_What to work on_
In the entries below, find the line containing "hfov_deg: 34.0", then copy it and every later line exactly, ending with the last line.

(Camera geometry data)

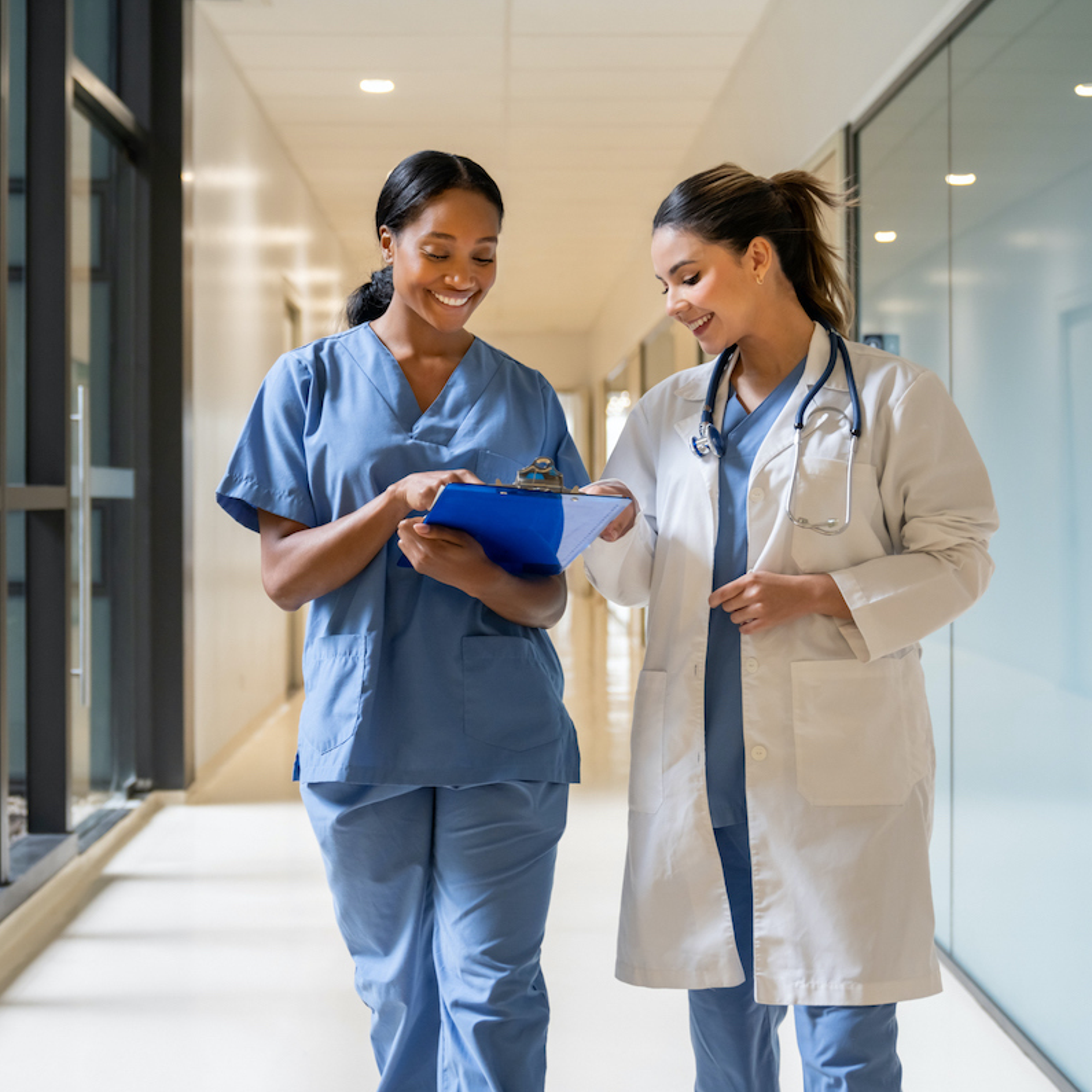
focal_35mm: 50
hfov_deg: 34.0
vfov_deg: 34.0
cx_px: 497
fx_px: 1785
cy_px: 548
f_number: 2.8
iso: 800
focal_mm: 39
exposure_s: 1/125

_Answer to the exercise_
hfov_deg: 34.0
vfov_deg: 34.0
cx_px: 497
fx_px: 1785
cy_px: 548
f_number: 2.8
iso: 800
focal_mm: 39
exposure_s: 1/125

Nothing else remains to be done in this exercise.